» TASK
Rewrite the records below, changing "revenue" to "income" and leaving everything else as it is.

» DATA SHOWN
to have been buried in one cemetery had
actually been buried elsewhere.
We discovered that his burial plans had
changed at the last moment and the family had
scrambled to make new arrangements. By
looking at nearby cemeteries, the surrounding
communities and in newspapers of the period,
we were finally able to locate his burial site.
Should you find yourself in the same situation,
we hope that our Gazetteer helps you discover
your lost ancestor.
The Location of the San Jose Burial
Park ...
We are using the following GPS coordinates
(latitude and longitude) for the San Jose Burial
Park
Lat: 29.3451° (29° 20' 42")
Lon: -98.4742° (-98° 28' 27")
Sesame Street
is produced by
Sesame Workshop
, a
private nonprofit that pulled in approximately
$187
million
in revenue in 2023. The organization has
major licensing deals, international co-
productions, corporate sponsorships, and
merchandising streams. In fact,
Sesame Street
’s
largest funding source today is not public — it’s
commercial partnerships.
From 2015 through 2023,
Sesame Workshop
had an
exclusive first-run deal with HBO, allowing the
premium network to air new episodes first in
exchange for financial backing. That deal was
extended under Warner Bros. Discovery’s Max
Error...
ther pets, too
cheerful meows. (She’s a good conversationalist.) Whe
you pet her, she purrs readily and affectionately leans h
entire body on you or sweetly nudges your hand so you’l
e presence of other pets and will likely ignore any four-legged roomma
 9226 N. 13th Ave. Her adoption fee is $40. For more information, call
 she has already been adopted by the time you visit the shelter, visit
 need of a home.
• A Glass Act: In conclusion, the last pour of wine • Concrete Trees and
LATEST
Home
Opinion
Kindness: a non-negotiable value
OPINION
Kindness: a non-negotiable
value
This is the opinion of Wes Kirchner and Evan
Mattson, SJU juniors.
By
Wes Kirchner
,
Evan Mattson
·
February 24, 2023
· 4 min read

» TASK SOLUTION
to have been buried in one cemetery had
actually been buried elsewhere.
We discovered that his burial plans had
changed at the last moment and the family had
scrambled to make new arrangements. By
looking at nearby cemeteries, the surrounding
communities and in newspapers of the period,
we were finally able to locate his burial site.
Should you find yourself in the same situation,
we hope that our Gazetteer helps you discover
your lost ancestor.
The Location of the San Jose Burial
Park ...
We are using the following GPS coordinates
(latitude and longitude) for the San Jose Burial
Park
Lat: 29.3451° (29° 20' 42")
Lon: -98.4742° (-98° 28' 27")
Sesame Street
is produced by
Sesame Workshop
, a
private nonprofit that pulled in approximately
$187
million
in income in 2023. The organization has
major licensing deals, international co-
productions, corporate sponsorships, and
merchandising streams. In fact,
Sesame Street
’s
largest funding source today is not public — it’s
commercial partnerships.
From 2015 through 2023,
Sesame Workshop
had an
exclusive first-run deal with HBO, allowing the
premium network to air new episodes first in
exchange for financial backing. That deal was
extended under Warner Bros. Discovery’s Max
Error...
ther pets, too
cheerful meows. (She’s a good conversationalist.) Whe
you pet her, she purrs readily and affectionately leans h
entire body on you or sweetly nudges your hand so you’l
e presence of other pets and will likely ignore any four-legged roomma
 9226 N. 13th Ave. Her adoption fee is $40. For more information, call
 she has already been adopted by the time you visit the shelter, visit
 need of a home.
• A Glass Act: In conclusion, the last pour of wine • Concrete Trees and
LATEST
Home
Opinion
Kindness: a non-negotiable value
OPINION
Kindness: a non-negotiable
value
This is the opinion of Wes Kirchner and Evan
Mattson, SJU juniors.
By
Wes Kirchner
,
Evan Mattson
·
February 24, 2023
· 4 min read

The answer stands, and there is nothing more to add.